__Document passage__
================

Spain's interior minister, Angel Acebes, yesterday blamed ETA but said he has instructed security forces to consider other possibilities also. His comments followed the discovery of detonators and a tape with Koranic verses in Arabic in a stolen van east of the Spanish capital.

Arnaldo Otegi, leader of the banned Batusana party -- the suspected political wing of ETA -- said yesterday it is inconceivable that ETA was involved in the bombings. "Neither the objectives nor the modus operandi can confirm that ETA is behind what happened today in Madrid," he said. "We would like to make that absolutely clear. Secondly, we would like to express our solidarity with all the relatives of the victims and to the whole population of Madrid."

He blamed what he called "Arab resistance" to Spain's role in the Iraq war.

Batasuna, which denies any organized links with ETA, has been banned by the Spanish government for refusing to condemn the radical Basque separatist group. Koldo Gorostiaga, Batasuna's representative in the European Parliament, yesterday condemned what he described as the Madrid "massacre" and said it had "no justification."

Terrorism experts say the 10 synchronized explosions in Madrid are unlike anything ETA has done in its 36 years of battling for an independent Basque state. Instead, ETA is known for planting small bombs that strike selected targets. It usually phones in warnings to police ahead of time or takes responsibility for blasts immediately afterward.

But authorities point to evidence that ETA's methods could be changing. Last month, Spanish police said they intercepted a van carrying more than 500 kilograms of explosives headed to Madrid. And in December, police said they foiled a suspected ETA bomb attack on a Madrid train station. They said a bomb in a suitcase was found on a train traveling from the Basque city of San Sebastian to the capital. Police stopped the train in the northern city of Burgos and removed the bomb.

Richard Evans is editor of "Jane's Terrorism and Insurgency Centre." He told RFE/RL that he would be surprised if yesterday's bombings were an ETA operation. "What makes it surprising is that the group has been hit fairly hard over the last couple of years -- by consistent arrests, seizures of weapons and explosives, numerous terrorist plots have been foiled, and the group really has been on the back foot," he said. "There has been unprecedented cooperation between the Spanish and French authorities, and ETA's supporters and support base in France have also been targeted."

================

__Extracted entries__
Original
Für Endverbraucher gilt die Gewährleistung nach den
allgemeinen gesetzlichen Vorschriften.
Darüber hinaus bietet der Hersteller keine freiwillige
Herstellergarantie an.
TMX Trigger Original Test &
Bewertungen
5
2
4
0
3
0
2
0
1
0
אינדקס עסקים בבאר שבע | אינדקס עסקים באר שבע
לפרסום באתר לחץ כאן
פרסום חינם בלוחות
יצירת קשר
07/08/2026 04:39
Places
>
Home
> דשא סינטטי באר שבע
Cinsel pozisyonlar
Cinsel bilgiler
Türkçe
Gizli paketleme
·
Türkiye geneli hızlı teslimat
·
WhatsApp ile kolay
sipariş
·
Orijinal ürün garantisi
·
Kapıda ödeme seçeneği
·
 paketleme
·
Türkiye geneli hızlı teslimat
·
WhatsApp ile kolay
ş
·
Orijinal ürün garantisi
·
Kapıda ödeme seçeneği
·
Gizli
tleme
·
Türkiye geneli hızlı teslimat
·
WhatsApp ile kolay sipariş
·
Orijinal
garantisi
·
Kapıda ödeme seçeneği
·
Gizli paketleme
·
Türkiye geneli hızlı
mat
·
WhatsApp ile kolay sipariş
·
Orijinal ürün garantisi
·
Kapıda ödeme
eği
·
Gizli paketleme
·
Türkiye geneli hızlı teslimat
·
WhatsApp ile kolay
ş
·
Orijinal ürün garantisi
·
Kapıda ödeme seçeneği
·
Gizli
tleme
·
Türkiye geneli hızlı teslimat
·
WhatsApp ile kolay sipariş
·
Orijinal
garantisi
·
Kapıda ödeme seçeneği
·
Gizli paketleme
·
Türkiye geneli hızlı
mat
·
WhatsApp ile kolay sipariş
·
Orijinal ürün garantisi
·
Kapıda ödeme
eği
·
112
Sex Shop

================

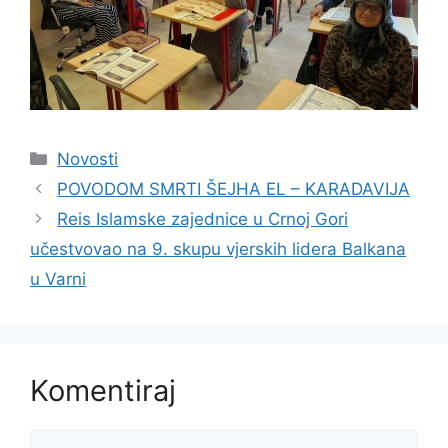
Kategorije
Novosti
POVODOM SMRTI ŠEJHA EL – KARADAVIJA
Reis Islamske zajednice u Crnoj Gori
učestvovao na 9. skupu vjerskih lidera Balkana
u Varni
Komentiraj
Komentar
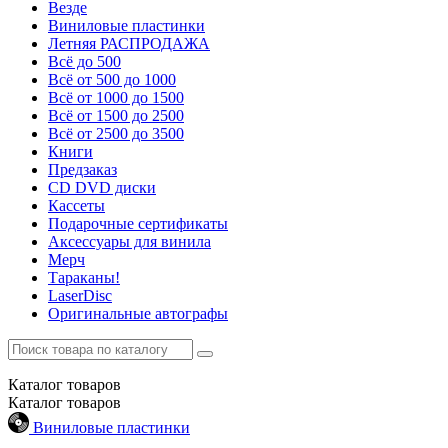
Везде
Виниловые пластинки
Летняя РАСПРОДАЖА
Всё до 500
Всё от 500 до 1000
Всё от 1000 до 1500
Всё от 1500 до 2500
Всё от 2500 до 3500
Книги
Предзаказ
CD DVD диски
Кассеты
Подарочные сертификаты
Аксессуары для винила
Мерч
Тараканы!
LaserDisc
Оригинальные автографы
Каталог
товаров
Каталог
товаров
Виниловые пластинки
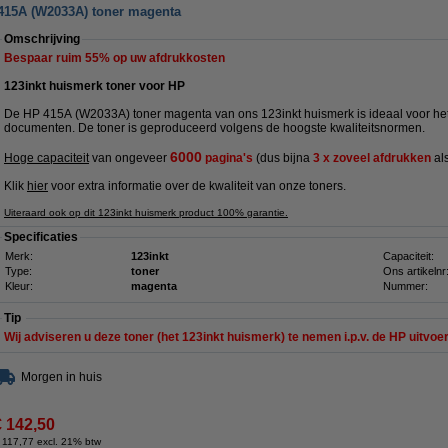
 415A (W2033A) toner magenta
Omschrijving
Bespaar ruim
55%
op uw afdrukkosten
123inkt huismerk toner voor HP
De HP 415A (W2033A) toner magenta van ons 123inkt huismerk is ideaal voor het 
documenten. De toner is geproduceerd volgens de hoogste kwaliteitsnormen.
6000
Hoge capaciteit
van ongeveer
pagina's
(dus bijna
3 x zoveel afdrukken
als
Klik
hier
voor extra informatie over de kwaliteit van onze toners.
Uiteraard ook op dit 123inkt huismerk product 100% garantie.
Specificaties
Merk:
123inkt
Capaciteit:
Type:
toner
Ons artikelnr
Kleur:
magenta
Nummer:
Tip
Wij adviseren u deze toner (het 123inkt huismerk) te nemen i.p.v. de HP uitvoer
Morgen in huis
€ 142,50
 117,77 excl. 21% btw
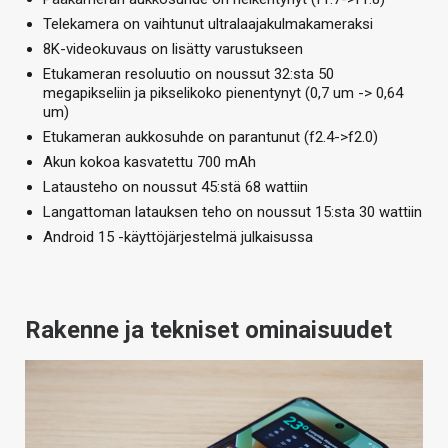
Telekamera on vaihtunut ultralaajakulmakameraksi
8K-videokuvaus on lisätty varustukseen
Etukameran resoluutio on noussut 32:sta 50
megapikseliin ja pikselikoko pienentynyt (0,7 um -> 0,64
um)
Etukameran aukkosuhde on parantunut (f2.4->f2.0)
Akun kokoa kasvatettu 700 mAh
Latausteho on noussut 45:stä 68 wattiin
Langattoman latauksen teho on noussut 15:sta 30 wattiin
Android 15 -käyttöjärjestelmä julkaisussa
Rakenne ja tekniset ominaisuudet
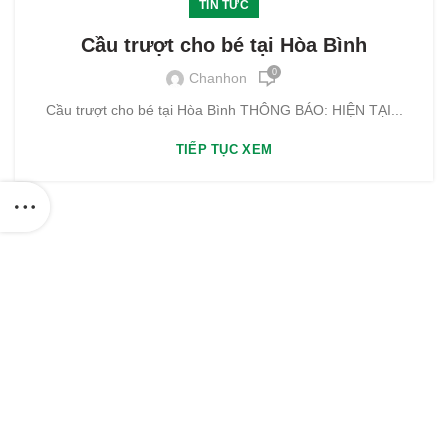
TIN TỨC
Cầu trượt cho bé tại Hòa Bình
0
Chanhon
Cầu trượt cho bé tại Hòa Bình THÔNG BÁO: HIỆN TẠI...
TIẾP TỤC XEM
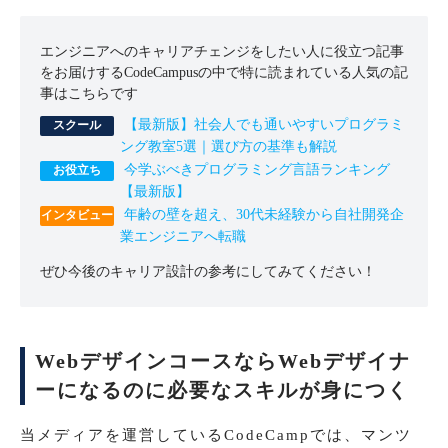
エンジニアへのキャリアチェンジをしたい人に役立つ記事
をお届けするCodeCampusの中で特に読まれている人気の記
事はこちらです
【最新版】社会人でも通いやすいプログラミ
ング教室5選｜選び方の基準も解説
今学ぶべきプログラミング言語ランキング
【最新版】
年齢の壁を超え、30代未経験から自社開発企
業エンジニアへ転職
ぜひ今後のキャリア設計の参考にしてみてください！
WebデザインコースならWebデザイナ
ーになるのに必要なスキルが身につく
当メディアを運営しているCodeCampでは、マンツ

================

__Directions__
**1.** Write out the part of the Madrid bombings article starting at "Spain's interior minister, Angel" and ending at "the Iraq war.".
**2.** In the Madrid bombings article, where did police stop the train carrying the suitcase bomb?

__Per-task answers__
**1.**
Spain's interior minister, Angel Acebes, yesterday blamed ETA but said he has instructed security forces to consider other possibilities also. His comments followed the discovery of detonators and a tape with Koranic verses in Arabic in a stolen van east of the Spanish capital.

Arnaldo Otegi, leader of the banned Batusana party -- the suspected political wing of ETA -- said yesterday it is inconceivable that ETA was involved in the bombings. "Neither the objectives nor the modus operandi can confirm that ETA is behind what happened today in Madrid," he said. "We would like to make that absolutely clear. Secondly, we would like to express our solidarity with all the relatives of the victims and to the whole population of Madrid."

He blamed what he called "Arab resistance" to Spain's role in the Iraq war.

**2.** In the northern city of Burgos.